§ TAREA ESCRITA: Expresa todas las líneas de los datos que siguen como una lista numerada y omite las líneas en blanco.

§ DATOS MOSTRADOS:
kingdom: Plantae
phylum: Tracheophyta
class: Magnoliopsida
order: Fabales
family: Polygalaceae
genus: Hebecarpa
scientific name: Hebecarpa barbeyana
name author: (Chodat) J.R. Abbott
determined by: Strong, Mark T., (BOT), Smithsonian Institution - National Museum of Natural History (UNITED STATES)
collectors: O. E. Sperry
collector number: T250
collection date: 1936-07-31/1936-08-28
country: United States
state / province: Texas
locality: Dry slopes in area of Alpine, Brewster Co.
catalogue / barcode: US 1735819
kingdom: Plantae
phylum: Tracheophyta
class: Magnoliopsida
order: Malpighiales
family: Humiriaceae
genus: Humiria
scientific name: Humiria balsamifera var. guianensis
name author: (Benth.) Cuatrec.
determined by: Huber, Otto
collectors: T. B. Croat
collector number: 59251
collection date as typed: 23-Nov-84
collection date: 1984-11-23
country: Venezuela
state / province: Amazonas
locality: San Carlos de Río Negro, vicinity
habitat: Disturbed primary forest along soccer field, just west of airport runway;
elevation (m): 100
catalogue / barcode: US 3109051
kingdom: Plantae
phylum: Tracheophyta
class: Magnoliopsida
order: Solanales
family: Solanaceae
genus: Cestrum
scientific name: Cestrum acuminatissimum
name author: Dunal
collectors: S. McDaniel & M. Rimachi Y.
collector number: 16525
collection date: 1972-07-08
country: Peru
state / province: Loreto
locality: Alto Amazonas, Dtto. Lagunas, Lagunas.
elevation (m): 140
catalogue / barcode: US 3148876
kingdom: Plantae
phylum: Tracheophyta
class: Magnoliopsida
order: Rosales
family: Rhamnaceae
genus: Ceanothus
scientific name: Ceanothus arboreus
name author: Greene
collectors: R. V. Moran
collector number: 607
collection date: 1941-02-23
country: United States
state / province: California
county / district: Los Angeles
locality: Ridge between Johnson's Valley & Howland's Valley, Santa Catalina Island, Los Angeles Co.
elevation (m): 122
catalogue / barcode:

§ RESPUESTA:
1. kingdom: Plantae
2. phylum: Tracheophyta
3. class: Magnoliopsida
4. order: Fabales
5. family: Polygalaceae
6. genus: Hebecarpa
7. scientific name: Hebecarpa barbeyana
8. name author: (Chodat) J.R. Abbott
9. determined by: Strong, Mark T., (BOT), Smithsonian Institution - National Museum of Natural History (UNITED STATES)
10. collectors: O. E. Sperry
11. collector number: T250
12. collection date: 1936-07-31/1936-08-28
13. country: United States
14. state / province: Texas
15. locality: Dry slopes in area of Alpine, Brewster Co.
16. catalogue / barcode: US 1735819
17. kingdom: Plantae
18. phylum: Tracheophyta
19. class: Magnoliopsida
20. order: Malpighiales
21. family: Humiriaceae
22. genus: Humiria
23. scientific name: Humiria balsamifera var. guianensis
24. name author: (Benth.) Cuatrec.
25. determined by: Huber, Otto
26. collectors: T. B. Croat
27. collector number: 59251
28. collection date as typed: 23-Nov-84
29. collection date: 1984-11-23
30. country: Venezuela
31. state / province: Amazonas
32. locality: San Carlos de Río Negro, vicinity
33. habitat: Disturbed primary forest along soccer field, just west of airport runway;
34. elevation (m): 100
35. catalogue / barcode: US 3109051
36. kingdom: Plantae
37. phylum: Tracheophyta
38. class: Magnoliopsida
39. order: Solanales
40. family: Solanaceae
41. genus: Cestrum
42. scientific name: Cestrum acuminatissimum
43. name author: Dunal
44. collectors: S. McDaniel & M. Rimachi Y.
45. collector number: 16525
46. collection date: 1972-07-08
47. country: Peru
48. state / province: Loreto
49. locality: Alto Amazonas, Dtto. Lagunas, Lagunas.
50. elevation (m): 140
51. catalogue / barcode: US 3148876
52. kingdom: Plantae
53. phylum: Tracheophyta
54. class: Magnoliopsida
55. order: Rosales
56. family: Rhamnaceae
57. genus: Ceanothus
58. scientific name: Ceanothus arboreus
59. name author: Greene
60. collectors: R. V. Moran
61. collector number: 607
62. collection date: 1941-02-23
63. country: United States
64. state / province: California
65. county / district: Los Angeles
66. locality: Ridge between Johnson's Valley & Howland's Valley, Santa Catalina Island, Los Angeles Co.
67. elevation (m): 122
68. catalogue / barcode:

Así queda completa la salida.